Mi madre no imaginaba nada parecido a tal exhibición. Su cruz era íntima, discreta y sospecho que solo la inmediatez de la muerte la condujo a reconocer el tormento que la había acompañado casi toda su vida adulta. Siempre he pensado en las mujeres de mi familia materna como esas matronas romanas de la Antigüedad, que no dudaban en morir, si estaba en juego el honor de su familia. Morir por alguien o (sobre todo) vivir para servir a alguien más, sin importar las condiciones desagradables que el compromiso acarree a una mujer, pueden parecer sentimientos añejos, pasados de moda, hasta ridículos, que aparecían en los melodramas radiales y las canciones populares, pero no quedaban relegados a esos ámbitos.
Nadie había llegado a este mundo para disfrutarlo exclusivamente, me demostraron los actos de mi madre. La ferocidad de la gente y las instituciones eran un componente fundamental de la realidad.

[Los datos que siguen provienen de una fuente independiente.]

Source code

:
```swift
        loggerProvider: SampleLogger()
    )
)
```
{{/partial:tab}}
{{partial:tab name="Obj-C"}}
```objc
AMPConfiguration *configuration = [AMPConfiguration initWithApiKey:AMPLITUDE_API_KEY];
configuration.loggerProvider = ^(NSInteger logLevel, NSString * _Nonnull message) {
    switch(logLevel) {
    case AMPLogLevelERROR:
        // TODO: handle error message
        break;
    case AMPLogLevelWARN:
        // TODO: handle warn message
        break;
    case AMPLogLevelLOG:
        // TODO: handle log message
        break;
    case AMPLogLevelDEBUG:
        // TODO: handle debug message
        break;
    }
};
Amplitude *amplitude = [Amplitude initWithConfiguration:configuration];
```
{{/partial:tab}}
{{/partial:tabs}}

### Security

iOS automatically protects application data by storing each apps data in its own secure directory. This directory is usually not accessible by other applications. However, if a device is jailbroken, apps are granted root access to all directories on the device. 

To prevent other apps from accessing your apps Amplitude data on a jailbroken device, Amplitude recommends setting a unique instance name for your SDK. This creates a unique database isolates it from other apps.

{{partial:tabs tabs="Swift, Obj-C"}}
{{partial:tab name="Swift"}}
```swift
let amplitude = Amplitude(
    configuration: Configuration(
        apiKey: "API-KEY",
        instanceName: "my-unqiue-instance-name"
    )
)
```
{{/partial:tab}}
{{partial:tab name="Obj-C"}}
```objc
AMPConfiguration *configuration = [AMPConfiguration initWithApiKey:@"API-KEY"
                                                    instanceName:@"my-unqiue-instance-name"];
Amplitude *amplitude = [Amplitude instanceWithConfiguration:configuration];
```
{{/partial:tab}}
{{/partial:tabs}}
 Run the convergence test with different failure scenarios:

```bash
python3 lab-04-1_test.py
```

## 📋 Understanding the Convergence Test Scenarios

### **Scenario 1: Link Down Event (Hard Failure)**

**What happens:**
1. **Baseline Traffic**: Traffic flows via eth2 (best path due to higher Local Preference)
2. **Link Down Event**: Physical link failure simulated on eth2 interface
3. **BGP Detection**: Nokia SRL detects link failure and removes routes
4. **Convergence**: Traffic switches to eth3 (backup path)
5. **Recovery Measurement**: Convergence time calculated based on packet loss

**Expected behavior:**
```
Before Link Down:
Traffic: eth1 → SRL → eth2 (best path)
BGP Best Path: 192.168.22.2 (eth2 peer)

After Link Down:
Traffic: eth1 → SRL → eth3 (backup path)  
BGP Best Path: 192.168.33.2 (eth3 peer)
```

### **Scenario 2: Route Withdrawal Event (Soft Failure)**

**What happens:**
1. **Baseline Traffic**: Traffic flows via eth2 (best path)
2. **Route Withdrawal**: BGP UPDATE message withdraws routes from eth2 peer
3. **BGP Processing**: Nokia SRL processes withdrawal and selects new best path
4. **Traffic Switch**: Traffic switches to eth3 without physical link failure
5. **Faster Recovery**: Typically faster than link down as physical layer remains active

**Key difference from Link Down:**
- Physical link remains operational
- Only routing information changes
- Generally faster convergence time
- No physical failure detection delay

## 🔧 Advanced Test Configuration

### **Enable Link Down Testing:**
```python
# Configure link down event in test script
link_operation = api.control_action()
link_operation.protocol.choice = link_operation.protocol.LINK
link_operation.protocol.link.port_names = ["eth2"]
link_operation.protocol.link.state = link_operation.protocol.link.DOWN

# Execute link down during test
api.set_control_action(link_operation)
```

Quizás no se hablara demasiado de ello, entre otros motivos porque no había manera de desafiar ese orden dominante, pero la convicción de que tarde o temprano habría que cargar con alguna cruz, estaba profundamente arraigada. Esperar el dolor, prepararse para recibirlo, era una estrategia que permitía sobrellevarlo cuando apareciera.